XRPL Sandwich Fears Are Toasty: Schwartz Says Fix Is Two Slices of Fee Away 🥪
Ripple's former Chief Technology Officer David Schwartz has downplayed concerns that the XRP Ledger exposes ordinary traders to sandwich attacks, calling the risk real but overstated while outlining a two-step reservation scheme designed to neutralize front-running on the network's decentralized exchange and automated market maker.

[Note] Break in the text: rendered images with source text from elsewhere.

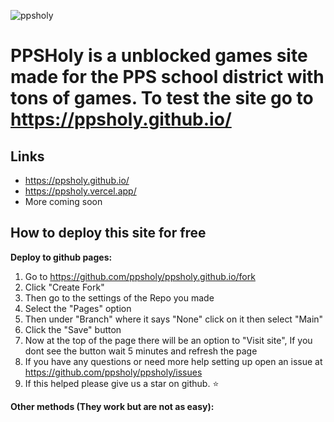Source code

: ![ppsholy](https://user-images.githubusercontent.com/100136502/214304334-ea6e3d1e-29aa-4f42-85f9-583e76ce4296.png)
# PPSHoly is a unblocked games site made for the PPS school district with tons of games. To test the site go to https://ppsholy.github.io/

## Links
- https://ppsholy.github.io/
- https://ppsholy.vercel.app/
- More coming soon
## How to deploy this site for free
**Deploy to github pages:**
1. Go to https://github.com/ppsholy/ppsholy.github.io/fork
2. Click "Create Fork"
3. Then go to the settings of the Repo you made
4. Select the "Pages" option
5. Then under "Branch" where it says "None" click on it then select "Main"
6. Click the "Save" button
7. Now at the top of the page there will be an option to "Visit site", If you dont see the button wait 5 minutes and refresh the page
8. If you have any questions or need more help setting up open an issue at https://github.com/ppsholy/ppsholy/issues
7. If this helped please give us a star on github. ⭐

**Other methods (They work but are not as easy):**
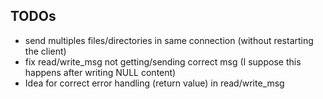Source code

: ## TODOs

- send multiples files/directories in same connection (without restarting the client) 
- fix read/write_msg not getting/sending correct msg (I suppose this happens after writing NULL content)
- Idea for correct error handling (return value) in read/write_msg
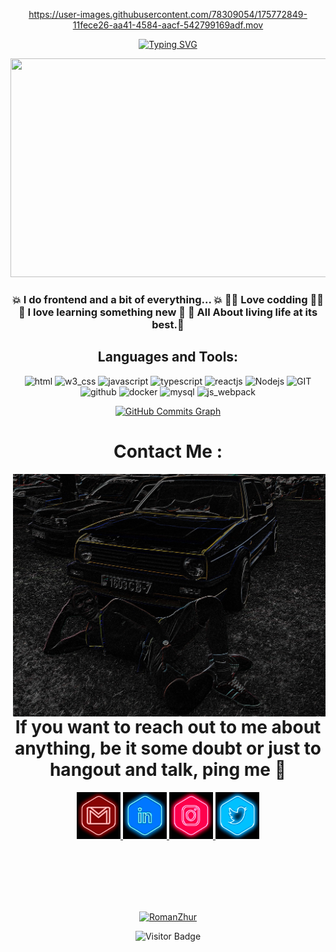 <div align="center">

https://user-images.githubusercontent.com/78309054/175772849-11fece26-aa41-4584-aacf-542799169adf.mov

[![Typing SVG](https://readme-typing-svg.herokuapp.com?font=Grechen+Fuemen&size=50&color=05D9E8&duration=7000&center=true&vCenter=true&multiline=true&width=900&height=150&lines=HI,+I'm+Roman+Zhur;Welcome+To+My+GitHub+Profile)](https://git.io/typing-svg)

<img width="750" height="350" src="assets/img/retrowave.gif"/>


<h3>💥 I do frontend and a bit of everything... 💥
👨‍💻 Love codding 👨‍💻 
🙈 I love learning something new 🙈
🥳 All About living life at its best.🥳 </h3>

<h2>Languages and Tools:</h2>

<p align="center">
      <img src="https://www.vectorlogo.zone/logos/w3_html5/w3_html5-icon.svg" alt="html" width="60" height="60"/>
      <img src="https://www.vectorlogo.zone/logos/w3_css/w3_css-icon.svg" alt="w3_css" width="60" height="60"/>
      <img src="https://www.vectorlogo.zone/logos/javascript/javascript-icon.svg" alt="javascript" width="60" height="60"/>
      <img src="https://www.vectorlogo.zone/logos/typescriptlang/typescriptlang-icon.svg" alt="typescript" width="60" height="60"/>
      <img src="https://www.vectorlogo.zone/logos/reactjs/reactjs-icon.svg" alt="reactjs" width="60" height="60"/>
      <img src="https://www.vectorlogo.zone/logos/nodejs/nodejs-icon.svg" alt="Nodejs" width="60" height="60"/>
      <img src="https://www.vectorlogo.zone/logos/git-scm/git-scm-icon.svg" alt="GIT" width="60" height="60"/> 
      <img src="https://www.vectorlogo.zone/logos/github/github-icon.svg" alt="github" width="60" height="60"/>
      <img src="https://www.vectorlogo.zone/logos/docker/docker-official.svg" alt="docker" width="60" height="60"/>
      <img src="https://www.vectorlogo.zone/logos/mysql/mysql-icon.svg" alt="mysql" width="60" height="60"/>
      <img src="https://www.vectorlogo.zone/logos/js_webpack/js_webpack-icon.svg" alt="js_webpack" width="60" height="60"/>
</p>

<a href="http://www.github.com/RomeZhur"><img src="https://activity-graph.herokuapp.com/graph?username=RomeZhur&bg_color=0d1117&color=05d9e8&line=05d9e8&point=ff2a6d&area_color=d1f7ff&area=true&hide_border=true&custom_title=Rome`s%20commits%20graph" alt="GitHub Commits Graph" /></a>

# Contact Me :
 
<img hight="300" width="500" align="right" src="assets/img/awesome.jpg" alt="awesome">

# If you want to reach out to me about anything, be it some doubt or just to hangout and talk, ping me 🤙

<a href="mailto:roman.edyardovich@gmail.com">
 <img hight="70" width="70" src="assets/icons/Gmail.gif" alt="Gmail"/>
</a>

<a href="https://www.linkedin.com/in/romanzhur/">
  <img hight="70" width="70" src="assets/icons/LinkedIn.gif" alt="Linkedin"/>
</a>

<a href="https://www.instagram.com/roman.edyardovich/">
  <img hight="70" width="70" src="assets/icons/Instagram.gif" alt="Instagram"/>
</a>

<a href="https://twitter.com/Roman_Zhur">
  <img hight="70" width="70" src="assets/icons/Twitter.gif" alt="Twitter"/>
</a>
 </p>
</br>
</br>
</br>
</br>
</br>

<a href="https://www.buymeacoffee.com/romanedyarP"> <img src="https://cdn.buymeacoffee.com/buttons/v2/default-orange.png" height="50" width="210" alt="RomanZhur"/></a>

![Visitor Badge](https://visitor-badge.laobi.icu/badge?page_id=RomeZhur.RomeZhur)
</div>



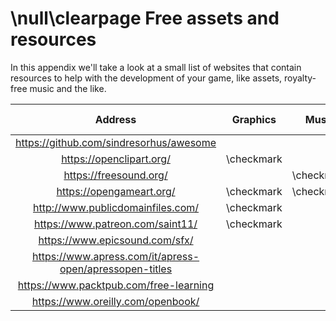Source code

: \null\clearpage
Free assets and resources
=========================

In this appendix we'll take a look at a small list of websites that contain resources to help with the development of your game, like assets, royalty-free music and the like.

| Address                                                   | Graphics   | Music      | Sound Samples | Fonts      | Models     | Knowledge   |
| :--------:                                                | :------:   | :----:     | :-----------: | :------:   | :--------: | :---------: |
| <https://github.com/sindresorhus/awesome>                 |            |            |               |            |            | \checkmark  |
| <https://openclipart.org/>                                | \checkmark |            |               |            |            |             |
| <https://freesound.org/>                                  |            | \checkmark | \checkmark    |            |            |             |
| <https://opengameart.org/>                                | \checkmark | \checkmark | \checkmark    |            |            |             |
| <http://www.publicdomainfiles.com/>                       | \checkmark |            |               | \checkmark |            |             |
| <https://www.patreon.com/saint11/>                        | \checkmark |            |               |            |            | \checkmark  |
| <https://www.epicsound.com/sfx/>                          |            |            |               |            |            | \checkmark  |
| <https://www.apress.com/it/apress-open/apressopen-titles> |            |            |               |            |            | \checkmark  |
| <https://www.packtpub.com/free-learning>                  |            |            |               |            |            | \checkmark  |
| <https://www.oreilly.com/openbook/>                       |            |            |               |            |            | \checkmark  |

The debate was reignited on X after an account argued that validators and well-connected nodes can exploit their view of pending transactions to calculate profitable front-runs and spam the mempool to secure a favorable position in the next ledger's canonical order, worsening slippage for retail users of popular wallets and decentralized applications.
Schwartz, who posted his analysis on June 29, 2026, acknowledged that transaction ordering on the XRP Ledger uses a public, deterministic formula based on transaction hashes, which allows sophisticated actors to position trades ahead of a target. He countered, however, that pending transactions are visible to all participants before each ledger closes, meaning no party holds exclusive early access. "Running a validator does not help you do this unless multiple validators conspire. If multiple validators did conspire, or a single validator attempted it, it would be very obvious to everyone exactly who was doing this and that validator would be immediately removed from everyone's trust lists," Schwartz wrote, noting that validators cryptographically sign all proposals and validations, leaving clear evidence of any collusion.
The ex-CTO also pointed to an economic barrier: profitable sandwich attacks require simultaneously high liquidity, to justify the cost of spamming transactions, and low liquidity, to move the price meaningfully — conditions he said rarely overlap. He added that confirmed sandwich attacks beyond proof-of-concept testing remain unreported to his knowledge, a position consistent with his earlier arguments in XRP Ledger design discussions.
For users seeking stronger guarantees, Schwartz proposed a reservation system in which a trader first broadcasts a reservation specifying a future ledger sequence number, a transaction ID, and a small fee. Once that reservation confirms on the ledger, the actual trade executes before any transaction submitted after the reservation was made public, requiring two submissions per protected trade but eliminating the timing window currently available to front-runners. Schwartz said the proposal complements ongoing institutional privacy work on the XRP Ledger, which addresses related data-layer concerns for payments and offer crossing on the network.